BCPS staff presented a recommendation (Option B) for the Southeast Area elementary boundary study, saying updated 09/30/2025 enrollment vetted by MSDE brings all three schools under 90% utilization; parents and some board members urged reconvening the committee after learning utilization percentages changed late in the process. Public hearing: Feb. 25; board vote: March 10, 2026.

BCPS staff presented the Southeast Area Elementary School boundary study recommendation on Feb. 10, saying the Boundary Study Committee selected Option B and that updated, MSDE-verified September 30, 2025 enrollment produces utilization rates in the upper 80s for the three participating schools.

The committee’s work focused on three objectives: accommodating a regional special-education program, balancing enrollment and eliminating satellite attendance areas. Staff said the special-education program is planned for Chase Elementary and that roughly 30 students for that program are included in the counts. Under Option B staff said approximately 122 students would move to other schools while 589 would remain at their current schools.

Why it matters: parents and committee volunteers told the board that the enrollment figures used publicly during the committee’s meetings differed from the official September 30 numbers that were later provided to the committee. Several parents — including Matt Cambry, who said Oliver Beach Elementary had been shown as 50% capacity earlier — argued the late appearance of revised utilization calculations undermined community review and asked staff to reconvene the committee to reassess options with the newly finalized data.

Board members and staff disputed the notion that the committee acted without access to updated data. BCPS staff said the committee was provided September 30 enrollment figures in November but did not have pre-calculated utilization percentages until the final meeting; staff also said the committee had examined many options and ultimately nominated the recommendation now before the board. Dr. Rogers told the board the recommendation from the committee will be the subject of review at the board’s public hearing and deliberation in March.

What was decided and what’s next: staff announced a public hearing on the proposed recommendation for Feb. 25 at 6:30 p.m. at Stemmers Run Middle School (speaker sign-up 5:30–6:25 p.m.). The board is scheduled to vote on the boundary change at its March 10, 2026 meeting. Board members asked staff to post the committee slides and the statistical comparison document referenced during Q&A so the public could review the updated enrollment and utilization tables.

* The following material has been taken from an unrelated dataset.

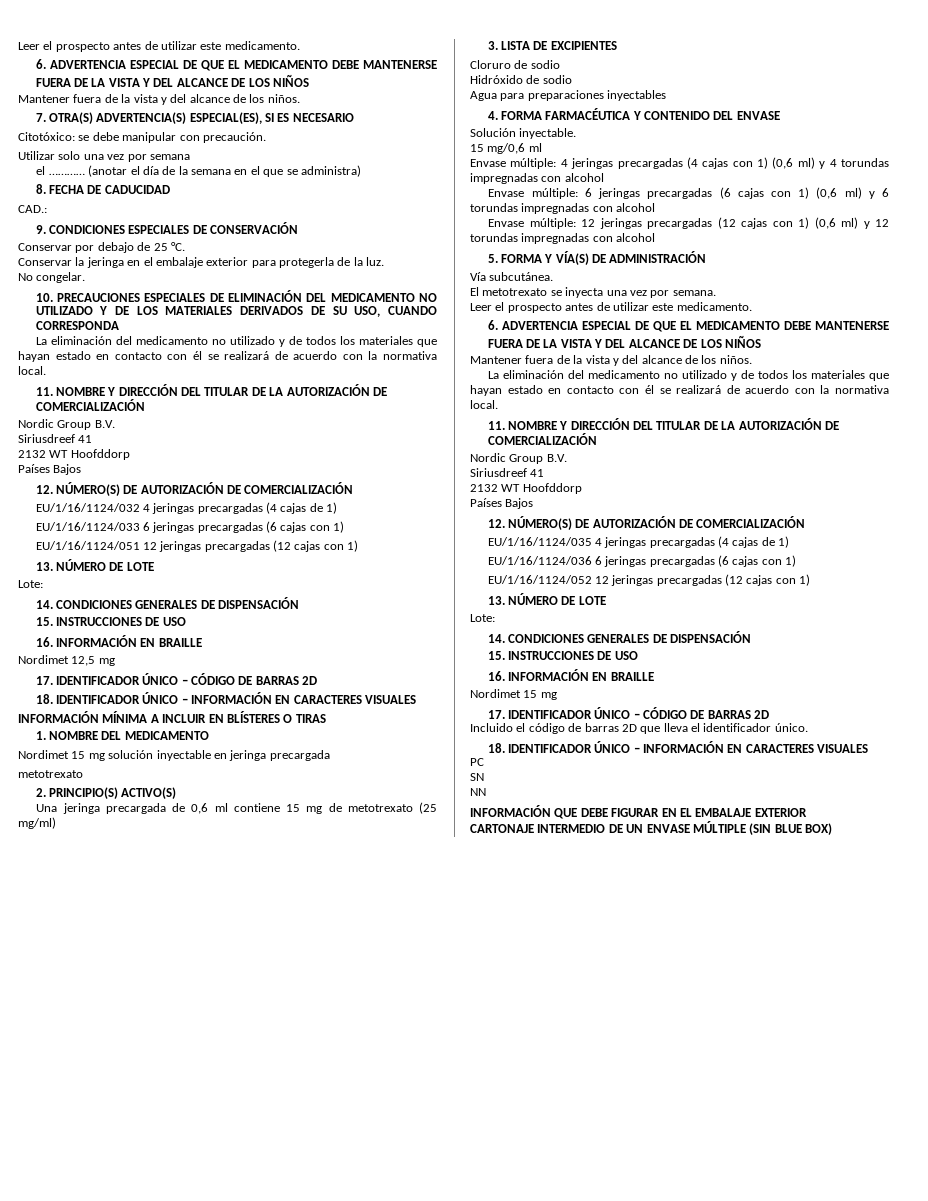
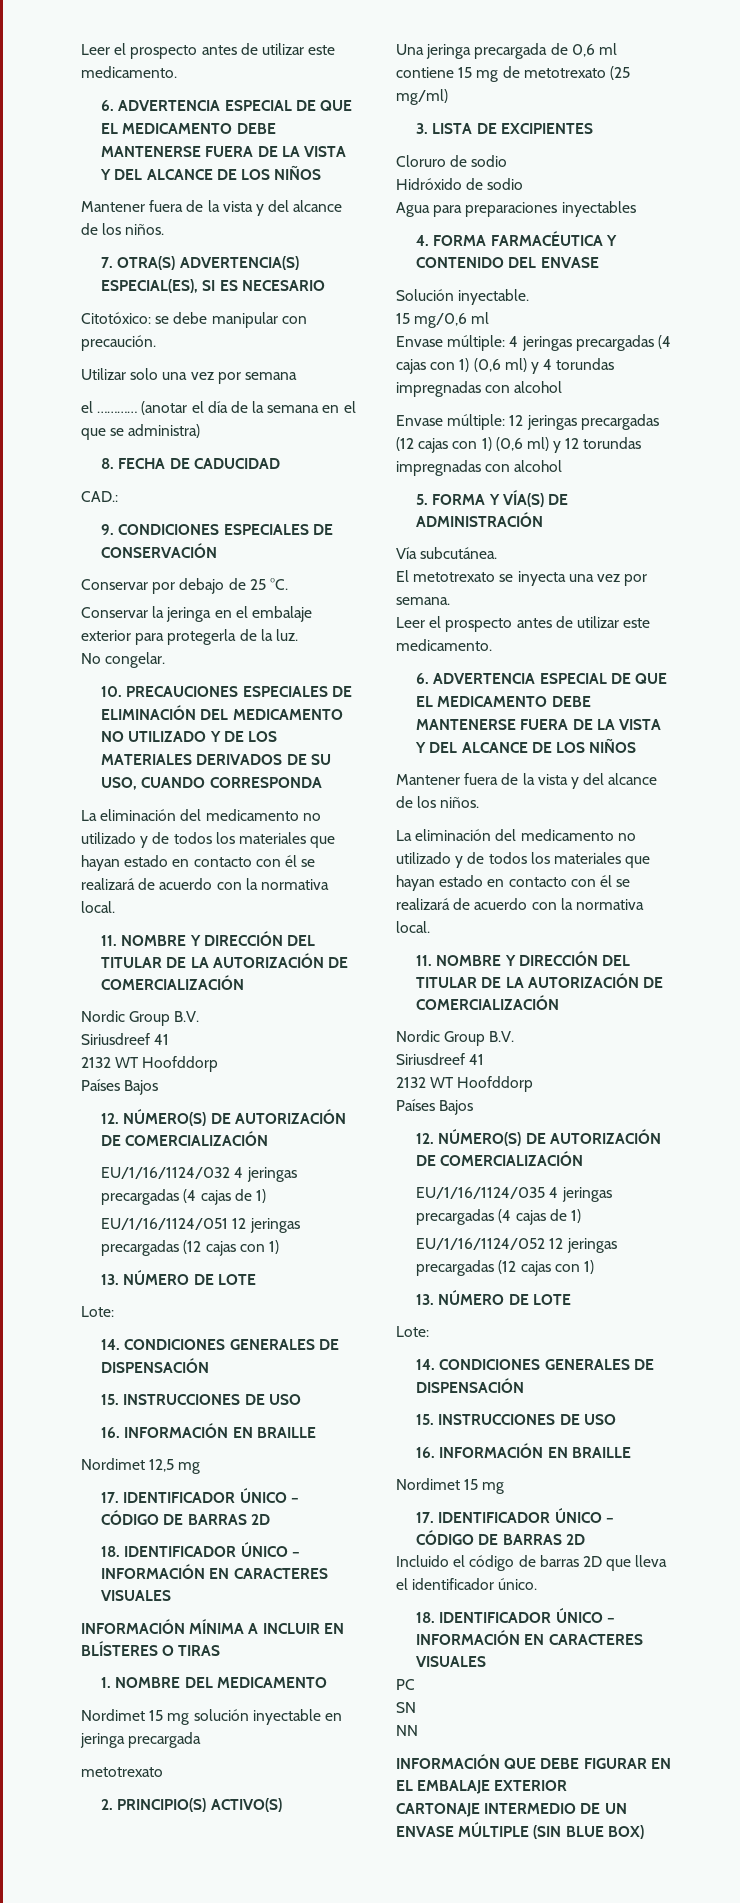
[35,521,345,533] // EU/1/16/1124/033 6 jeringas precargadas (6 cajas con 1) -> (266, 1196) none
[488,187,889,199] [470,203,656,214] // Envase múltiple: 6 jeringas precargadas (6 cajas con 1) (0,6 ml) y 6 torundas impregnadas con alcohol -> (563, 387) none
[487,555,797,567] // EU/1/16/1124/036 6 jeringas precargadas (6 cajas con 1) -> (581, 1216) none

Key quotes: “Parents need to be briefed on the change in data, the source of the data, and details of the change,” said parent Matt Cambry. “The committee was given the actual enrollment of each school on Sept. 30,” staff responded, noting those numbers were verified by MSDE.

The board also discussed transportation impacts and said transportation and special-education staff had evaluated drive times under both options; staff said Option A would require more transit adjustments than Option B.

The boundary study materials (slides and statistical-comparison tables) are posted on the BCPS boundary-study web page; staff said they will double-check that the specific slide packages referenced in the meeting are accessible to the public.